Peraturan mengenai penertiban warung makan yang tetap buka disiang hari selama bulan Ramadhan, sebetulnya telah lama dilakukan. Bahkan, menurut dia, masyarakat Kota Serang telah sepakat untuk mengikuti dan mentaati peraturan tersebut.
“Sikap para elite di Jakarta yang tidak tahu persoalan secara utuh membuat tersingung para ulama dan masyarakat Kota Serang. Ini kan ada orang yang tidak menghormati bulan Ramadan dan melanggar peraturan tapi dibela, ini kan keliru menurut kami," ujar Martin.
Razia rumah makan dijalankan atas amanah Peraturan Daerah (Perda) Nomor 2 Tahun 2010 tentang tentang Pencegahan, Pemberantasan, dan Penanggulangan Penyakit Masyarakat, yaitu ke satu Setiap orang dilarang merokok, makan, minum di tempat umum atau tempat yang dilintasi oleh umum pada siang hari di bulan Ramadhan.
Berdasarkan perda tersebut, pemilik restoran, kafe, rumah makan, warung nasi, dan pedagang makanan/minuman dilarang melakukan kegiatan di atas pada bulan Ramadhan 1437 H, sejak pukul 04.30 WIB sampai dengan pukul 16.00 WIB. Khusus untuk pemilik kafe dan sejenisnya yang menyediakan sarana hiburan diwajibkan tutup mulai awal Ramadhan 1437 H hingga akhir Ramadhan 1437 H.

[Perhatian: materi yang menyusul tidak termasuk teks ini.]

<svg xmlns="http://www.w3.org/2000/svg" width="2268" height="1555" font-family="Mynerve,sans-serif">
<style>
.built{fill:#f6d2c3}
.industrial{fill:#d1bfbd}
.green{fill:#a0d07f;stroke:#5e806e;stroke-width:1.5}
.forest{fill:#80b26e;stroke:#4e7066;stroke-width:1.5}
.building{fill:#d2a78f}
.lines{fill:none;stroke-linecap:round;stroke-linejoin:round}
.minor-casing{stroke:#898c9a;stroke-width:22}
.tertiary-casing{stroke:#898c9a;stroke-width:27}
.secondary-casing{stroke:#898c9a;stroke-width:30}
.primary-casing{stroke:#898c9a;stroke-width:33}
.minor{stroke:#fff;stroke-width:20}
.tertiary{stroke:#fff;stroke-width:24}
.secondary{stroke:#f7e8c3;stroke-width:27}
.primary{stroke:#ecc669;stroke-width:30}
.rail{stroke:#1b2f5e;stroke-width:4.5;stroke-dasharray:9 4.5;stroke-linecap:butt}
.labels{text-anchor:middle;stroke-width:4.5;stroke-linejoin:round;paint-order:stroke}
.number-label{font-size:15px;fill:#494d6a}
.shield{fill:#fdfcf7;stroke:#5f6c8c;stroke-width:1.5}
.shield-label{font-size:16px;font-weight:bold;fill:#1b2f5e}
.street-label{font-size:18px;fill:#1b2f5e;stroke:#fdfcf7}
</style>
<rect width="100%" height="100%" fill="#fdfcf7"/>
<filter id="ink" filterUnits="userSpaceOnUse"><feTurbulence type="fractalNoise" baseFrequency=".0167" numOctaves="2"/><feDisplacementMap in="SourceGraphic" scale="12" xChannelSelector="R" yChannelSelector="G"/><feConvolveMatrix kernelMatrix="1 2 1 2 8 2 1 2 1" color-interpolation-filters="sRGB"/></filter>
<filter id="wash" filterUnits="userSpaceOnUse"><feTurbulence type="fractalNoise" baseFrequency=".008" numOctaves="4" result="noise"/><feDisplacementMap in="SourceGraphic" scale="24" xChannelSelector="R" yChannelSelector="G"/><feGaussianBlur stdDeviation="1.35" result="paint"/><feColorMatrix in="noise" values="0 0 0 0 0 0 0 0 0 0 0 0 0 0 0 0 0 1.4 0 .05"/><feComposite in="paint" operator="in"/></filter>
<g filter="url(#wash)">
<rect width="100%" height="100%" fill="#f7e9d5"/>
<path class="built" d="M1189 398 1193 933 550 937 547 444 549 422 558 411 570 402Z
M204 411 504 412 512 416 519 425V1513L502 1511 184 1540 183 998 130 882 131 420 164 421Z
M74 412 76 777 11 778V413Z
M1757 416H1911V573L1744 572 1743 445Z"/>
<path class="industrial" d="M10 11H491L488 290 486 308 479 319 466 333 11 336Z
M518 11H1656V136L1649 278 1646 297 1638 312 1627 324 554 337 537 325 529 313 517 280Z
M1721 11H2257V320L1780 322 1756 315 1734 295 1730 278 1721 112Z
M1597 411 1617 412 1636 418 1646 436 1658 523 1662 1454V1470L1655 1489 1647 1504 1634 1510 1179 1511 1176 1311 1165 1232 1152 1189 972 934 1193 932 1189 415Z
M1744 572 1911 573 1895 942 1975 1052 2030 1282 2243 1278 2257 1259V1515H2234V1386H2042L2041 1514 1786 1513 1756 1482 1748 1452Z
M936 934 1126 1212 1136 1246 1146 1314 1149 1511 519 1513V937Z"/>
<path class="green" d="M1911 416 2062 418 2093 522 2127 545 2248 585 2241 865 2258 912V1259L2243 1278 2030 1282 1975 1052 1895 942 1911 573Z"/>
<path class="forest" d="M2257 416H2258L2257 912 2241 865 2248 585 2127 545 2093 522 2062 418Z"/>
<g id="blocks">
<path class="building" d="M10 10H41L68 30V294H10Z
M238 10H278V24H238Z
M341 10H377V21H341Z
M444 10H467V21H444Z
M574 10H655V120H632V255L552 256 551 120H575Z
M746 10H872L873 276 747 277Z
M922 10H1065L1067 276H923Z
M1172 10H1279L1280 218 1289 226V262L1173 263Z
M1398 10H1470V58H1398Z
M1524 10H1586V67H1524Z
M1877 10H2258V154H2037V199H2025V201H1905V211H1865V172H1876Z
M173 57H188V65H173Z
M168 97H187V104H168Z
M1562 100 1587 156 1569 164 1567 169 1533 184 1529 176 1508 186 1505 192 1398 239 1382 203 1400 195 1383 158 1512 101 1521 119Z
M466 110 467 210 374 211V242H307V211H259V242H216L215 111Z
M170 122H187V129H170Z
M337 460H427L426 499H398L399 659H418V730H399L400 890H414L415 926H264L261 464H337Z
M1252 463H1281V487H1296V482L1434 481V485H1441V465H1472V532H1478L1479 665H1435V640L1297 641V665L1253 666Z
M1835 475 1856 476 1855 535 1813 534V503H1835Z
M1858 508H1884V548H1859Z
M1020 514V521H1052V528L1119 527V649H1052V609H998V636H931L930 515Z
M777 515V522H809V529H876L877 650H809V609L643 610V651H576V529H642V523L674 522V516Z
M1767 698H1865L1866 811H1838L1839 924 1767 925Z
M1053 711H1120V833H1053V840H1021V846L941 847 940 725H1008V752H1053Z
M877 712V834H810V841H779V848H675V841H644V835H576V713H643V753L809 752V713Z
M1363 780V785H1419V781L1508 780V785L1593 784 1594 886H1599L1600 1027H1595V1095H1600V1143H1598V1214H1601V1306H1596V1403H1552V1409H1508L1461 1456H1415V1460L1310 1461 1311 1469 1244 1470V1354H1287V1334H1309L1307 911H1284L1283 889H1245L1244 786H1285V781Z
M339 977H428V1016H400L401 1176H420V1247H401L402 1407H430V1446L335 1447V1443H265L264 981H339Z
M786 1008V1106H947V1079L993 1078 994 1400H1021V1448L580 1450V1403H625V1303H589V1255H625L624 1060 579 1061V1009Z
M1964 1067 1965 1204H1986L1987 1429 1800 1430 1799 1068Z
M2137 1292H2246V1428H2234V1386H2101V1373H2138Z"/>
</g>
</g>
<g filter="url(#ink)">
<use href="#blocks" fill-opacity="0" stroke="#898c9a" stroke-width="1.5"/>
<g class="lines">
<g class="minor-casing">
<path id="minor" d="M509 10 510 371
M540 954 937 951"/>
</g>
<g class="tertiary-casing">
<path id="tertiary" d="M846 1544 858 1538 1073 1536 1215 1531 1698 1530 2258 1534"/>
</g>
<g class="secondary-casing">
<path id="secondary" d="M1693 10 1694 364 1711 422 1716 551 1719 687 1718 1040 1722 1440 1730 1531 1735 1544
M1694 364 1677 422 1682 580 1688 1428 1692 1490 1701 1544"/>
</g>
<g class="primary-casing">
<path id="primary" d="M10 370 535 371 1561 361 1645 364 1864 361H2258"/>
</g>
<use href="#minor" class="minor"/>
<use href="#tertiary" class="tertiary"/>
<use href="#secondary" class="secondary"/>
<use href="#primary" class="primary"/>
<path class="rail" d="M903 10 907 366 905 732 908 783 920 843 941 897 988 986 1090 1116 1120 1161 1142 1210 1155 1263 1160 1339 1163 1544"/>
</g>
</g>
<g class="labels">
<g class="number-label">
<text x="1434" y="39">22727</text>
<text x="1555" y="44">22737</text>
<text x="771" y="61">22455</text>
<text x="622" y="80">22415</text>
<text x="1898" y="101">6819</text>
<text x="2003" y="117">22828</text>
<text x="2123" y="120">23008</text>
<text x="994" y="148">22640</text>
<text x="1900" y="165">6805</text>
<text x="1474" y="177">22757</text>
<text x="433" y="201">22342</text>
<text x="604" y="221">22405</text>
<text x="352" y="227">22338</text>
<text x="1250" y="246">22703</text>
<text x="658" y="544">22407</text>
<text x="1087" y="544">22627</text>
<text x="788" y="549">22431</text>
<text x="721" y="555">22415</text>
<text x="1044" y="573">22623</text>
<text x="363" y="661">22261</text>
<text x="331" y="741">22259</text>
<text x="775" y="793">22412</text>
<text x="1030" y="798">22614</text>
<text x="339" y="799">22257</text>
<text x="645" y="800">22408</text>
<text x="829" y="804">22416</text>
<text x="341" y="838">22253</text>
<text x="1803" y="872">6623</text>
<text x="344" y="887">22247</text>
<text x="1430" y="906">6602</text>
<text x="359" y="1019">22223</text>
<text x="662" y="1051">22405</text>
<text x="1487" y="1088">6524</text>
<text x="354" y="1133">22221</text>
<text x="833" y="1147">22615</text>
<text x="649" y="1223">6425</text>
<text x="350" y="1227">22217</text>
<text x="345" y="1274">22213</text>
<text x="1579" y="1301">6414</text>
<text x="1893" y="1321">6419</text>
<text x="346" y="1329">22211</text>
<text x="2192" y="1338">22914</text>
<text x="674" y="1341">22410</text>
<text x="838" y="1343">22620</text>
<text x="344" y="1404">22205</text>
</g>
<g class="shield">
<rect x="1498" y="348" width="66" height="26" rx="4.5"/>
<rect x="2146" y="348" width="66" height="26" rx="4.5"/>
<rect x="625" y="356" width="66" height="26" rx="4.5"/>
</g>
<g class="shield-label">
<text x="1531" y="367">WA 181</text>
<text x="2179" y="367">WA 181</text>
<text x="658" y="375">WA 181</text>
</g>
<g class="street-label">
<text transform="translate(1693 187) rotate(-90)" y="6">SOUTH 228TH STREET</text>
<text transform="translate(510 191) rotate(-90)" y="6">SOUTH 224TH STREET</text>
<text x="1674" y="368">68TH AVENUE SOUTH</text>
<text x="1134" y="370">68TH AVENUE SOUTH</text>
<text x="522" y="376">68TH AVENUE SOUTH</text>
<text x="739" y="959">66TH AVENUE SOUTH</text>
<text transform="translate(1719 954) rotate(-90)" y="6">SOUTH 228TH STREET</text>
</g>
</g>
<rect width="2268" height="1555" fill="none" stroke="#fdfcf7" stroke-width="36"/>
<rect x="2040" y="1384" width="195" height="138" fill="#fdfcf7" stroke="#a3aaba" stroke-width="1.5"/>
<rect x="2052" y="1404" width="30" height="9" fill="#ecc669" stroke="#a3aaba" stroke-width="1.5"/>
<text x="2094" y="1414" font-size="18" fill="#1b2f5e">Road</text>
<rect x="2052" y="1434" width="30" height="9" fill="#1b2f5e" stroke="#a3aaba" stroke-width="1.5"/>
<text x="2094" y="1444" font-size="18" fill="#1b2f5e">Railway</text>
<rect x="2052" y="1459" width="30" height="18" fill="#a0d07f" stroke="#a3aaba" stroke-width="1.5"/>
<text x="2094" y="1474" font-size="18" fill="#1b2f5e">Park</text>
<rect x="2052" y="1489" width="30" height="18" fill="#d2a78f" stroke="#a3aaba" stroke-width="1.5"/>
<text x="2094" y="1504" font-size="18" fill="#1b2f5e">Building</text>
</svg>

Wakil Ketua Fraksi Partai Golkar Kota Serang, Namin mendukung langkah Satpol PP Kota Serang. Ia meminta semua pihak untuk tenang dan tidak memperuncing masalah. “Razia saat bulan puasakan sudah sering dilakukan dan sesuai dengan Perda. Kalau penyitaan itu soal lain yang harus diluruskan, tapi secara umum yang dilakukan Pol PP itu sudah benar,” katanya.